Google's DataBoost and Why You Should Know About It

In my new role on this team, we’re heavy users of Spanner. It’s used for operational workloads, and we also run pipelines that extract existing data so it can be consumed downstream. While looking at some metrics and the overall health of Spanner with the team, one thought kept coming back to me: if in PostgreSQL we use replicas for long-running extraction queries, doesn’t Spanner have something similar? It felt odd that it might not.

Here comes DataBoost.

What is DataBoost? Google describes it as a “serverless service that provides independent compute resources.” Nothing is truly serverless, but the promise was that we could query and export data with near-zero impact, which made it immediately relevant for this kind of workload. The promise was that we could keep Spanner’s consistency and fresh operational data while reducing impact on production workloads.

DataBoost architecture

So I got my hands dirty and opened up my IDE, but after reading the documentation, the change was basically a one-liner (o.O). It sounded too good to be true.
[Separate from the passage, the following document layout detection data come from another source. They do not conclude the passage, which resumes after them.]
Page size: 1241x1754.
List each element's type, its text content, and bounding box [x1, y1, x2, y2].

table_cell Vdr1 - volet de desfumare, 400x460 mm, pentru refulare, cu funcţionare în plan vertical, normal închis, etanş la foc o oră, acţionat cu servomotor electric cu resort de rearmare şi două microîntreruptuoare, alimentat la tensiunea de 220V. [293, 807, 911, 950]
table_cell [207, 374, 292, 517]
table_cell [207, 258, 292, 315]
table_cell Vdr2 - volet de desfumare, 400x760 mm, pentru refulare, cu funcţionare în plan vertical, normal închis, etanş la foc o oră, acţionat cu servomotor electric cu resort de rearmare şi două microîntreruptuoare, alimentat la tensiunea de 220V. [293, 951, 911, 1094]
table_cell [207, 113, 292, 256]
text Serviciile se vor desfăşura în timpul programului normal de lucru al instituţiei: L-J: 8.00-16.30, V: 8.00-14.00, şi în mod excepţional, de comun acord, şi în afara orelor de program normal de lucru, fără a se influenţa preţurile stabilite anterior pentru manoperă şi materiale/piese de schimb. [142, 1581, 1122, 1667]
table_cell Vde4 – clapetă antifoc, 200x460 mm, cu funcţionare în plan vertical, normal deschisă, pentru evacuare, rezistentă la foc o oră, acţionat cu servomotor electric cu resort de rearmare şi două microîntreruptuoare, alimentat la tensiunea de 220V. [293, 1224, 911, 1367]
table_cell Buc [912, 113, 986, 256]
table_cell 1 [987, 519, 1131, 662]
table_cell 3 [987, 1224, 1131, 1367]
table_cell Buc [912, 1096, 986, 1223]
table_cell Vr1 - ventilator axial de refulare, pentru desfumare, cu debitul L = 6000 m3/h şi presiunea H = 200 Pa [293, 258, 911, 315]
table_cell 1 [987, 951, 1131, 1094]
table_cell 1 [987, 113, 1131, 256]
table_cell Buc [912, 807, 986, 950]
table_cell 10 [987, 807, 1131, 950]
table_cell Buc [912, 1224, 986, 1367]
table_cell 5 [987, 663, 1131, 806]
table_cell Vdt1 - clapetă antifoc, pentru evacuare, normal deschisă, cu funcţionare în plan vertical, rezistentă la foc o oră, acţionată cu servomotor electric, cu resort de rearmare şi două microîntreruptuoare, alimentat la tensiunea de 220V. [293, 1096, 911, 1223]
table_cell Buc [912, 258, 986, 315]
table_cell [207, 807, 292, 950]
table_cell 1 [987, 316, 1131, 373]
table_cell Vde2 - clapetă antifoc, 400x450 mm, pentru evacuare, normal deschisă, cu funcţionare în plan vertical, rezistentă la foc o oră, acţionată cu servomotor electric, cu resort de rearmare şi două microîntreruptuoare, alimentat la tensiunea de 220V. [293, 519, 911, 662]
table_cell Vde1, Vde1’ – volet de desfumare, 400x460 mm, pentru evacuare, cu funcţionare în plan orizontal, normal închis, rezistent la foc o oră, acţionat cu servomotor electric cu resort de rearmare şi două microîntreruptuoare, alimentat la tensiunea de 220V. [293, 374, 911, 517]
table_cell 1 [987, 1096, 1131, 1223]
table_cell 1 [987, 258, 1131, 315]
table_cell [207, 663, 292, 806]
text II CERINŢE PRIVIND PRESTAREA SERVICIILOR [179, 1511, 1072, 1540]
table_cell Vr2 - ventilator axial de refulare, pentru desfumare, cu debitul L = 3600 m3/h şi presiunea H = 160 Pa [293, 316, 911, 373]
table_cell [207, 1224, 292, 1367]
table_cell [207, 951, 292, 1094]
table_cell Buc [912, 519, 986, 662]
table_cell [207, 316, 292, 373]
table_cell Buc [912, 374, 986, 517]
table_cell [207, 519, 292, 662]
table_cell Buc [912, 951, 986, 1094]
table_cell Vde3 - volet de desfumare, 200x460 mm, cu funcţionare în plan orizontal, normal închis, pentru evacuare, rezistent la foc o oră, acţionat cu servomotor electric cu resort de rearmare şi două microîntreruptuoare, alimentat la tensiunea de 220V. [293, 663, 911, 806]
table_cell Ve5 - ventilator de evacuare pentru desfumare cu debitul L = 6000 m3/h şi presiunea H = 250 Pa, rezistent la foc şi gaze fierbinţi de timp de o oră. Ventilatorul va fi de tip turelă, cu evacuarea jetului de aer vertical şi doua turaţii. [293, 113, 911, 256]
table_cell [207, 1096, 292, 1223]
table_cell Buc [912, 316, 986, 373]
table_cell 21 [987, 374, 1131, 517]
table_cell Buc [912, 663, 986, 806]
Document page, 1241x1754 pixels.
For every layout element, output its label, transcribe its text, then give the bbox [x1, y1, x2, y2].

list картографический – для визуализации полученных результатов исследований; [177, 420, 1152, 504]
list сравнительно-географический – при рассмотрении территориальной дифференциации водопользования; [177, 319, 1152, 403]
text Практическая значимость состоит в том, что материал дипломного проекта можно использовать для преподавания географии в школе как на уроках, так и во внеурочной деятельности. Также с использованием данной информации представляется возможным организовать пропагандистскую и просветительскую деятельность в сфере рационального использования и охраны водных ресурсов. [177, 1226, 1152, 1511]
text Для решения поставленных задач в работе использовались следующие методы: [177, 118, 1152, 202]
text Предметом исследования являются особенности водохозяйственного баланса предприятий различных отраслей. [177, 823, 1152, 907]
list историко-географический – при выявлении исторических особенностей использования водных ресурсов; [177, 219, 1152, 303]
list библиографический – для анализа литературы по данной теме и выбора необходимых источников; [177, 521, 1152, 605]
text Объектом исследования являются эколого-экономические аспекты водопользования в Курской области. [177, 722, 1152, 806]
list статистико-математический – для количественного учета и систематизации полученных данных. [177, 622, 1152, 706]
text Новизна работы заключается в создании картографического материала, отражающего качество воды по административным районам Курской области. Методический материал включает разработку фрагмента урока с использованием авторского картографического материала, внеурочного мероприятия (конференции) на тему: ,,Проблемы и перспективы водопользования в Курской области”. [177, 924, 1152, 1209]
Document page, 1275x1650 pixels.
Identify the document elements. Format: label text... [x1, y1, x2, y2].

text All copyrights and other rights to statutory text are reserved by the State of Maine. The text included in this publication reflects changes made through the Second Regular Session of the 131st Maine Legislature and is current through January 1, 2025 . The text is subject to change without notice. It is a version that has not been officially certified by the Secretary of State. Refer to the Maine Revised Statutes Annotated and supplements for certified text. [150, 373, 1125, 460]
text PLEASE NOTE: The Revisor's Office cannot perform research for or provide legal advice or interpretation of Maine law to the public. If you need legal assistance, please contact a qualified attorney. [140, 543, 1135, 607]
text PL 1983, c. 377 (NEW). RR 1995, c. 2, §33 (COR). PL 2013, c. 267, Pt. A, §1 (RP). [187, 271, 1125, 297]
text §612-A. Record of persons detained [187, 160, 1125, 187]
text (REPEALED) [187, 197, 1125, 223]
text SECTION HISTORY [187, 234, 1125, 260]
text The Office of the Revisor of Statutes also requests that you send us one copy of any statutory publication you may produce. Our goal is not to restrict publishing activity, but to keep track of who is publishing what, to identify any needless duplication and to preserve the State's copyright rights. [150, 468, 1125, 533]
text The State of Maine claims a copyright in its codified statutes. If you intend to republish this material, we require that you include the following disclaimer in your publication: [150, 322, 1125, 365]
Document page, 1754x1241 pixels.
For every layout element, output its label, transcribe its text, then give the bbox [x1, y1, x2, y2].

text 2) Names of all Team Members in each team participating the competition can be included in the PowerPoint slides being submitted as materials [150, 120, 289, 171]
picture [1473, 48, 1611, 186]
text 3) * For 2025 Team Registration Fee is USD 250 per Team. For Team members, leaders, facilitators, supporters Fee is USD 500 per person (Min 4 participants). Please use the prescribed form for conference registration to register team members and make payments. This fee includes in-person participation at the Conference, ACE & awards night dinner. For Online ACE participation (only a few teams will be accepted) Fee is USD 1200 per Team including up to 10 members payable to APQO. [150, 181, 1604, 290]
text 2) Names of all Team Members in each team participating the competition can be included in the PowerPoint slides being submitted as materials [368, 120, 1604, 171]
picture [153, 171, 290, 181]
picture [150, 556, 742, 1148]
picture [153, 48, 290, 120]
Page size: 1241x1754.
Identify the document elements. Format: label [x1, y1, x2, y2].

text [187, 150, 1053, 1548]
Still, we moved forward and deployed the change, and the results were clear. Pipeline runtimes were cut by 15%, and we still got the same fresh data Spanner has accustomed us to. Of course, this also had a strong impact on CPU by massively dropping our node count. It’s still strange how well this is working: for the heavy loads we run, it feels like that pressure just disappeared. The joys of serverless.

The lesson here? Old habits and patterns are still very relevant. It’s interesting how a simple concept I learned and implemented in many PostgreSQL instances became one of the most impactful things I’ve done in my professional life.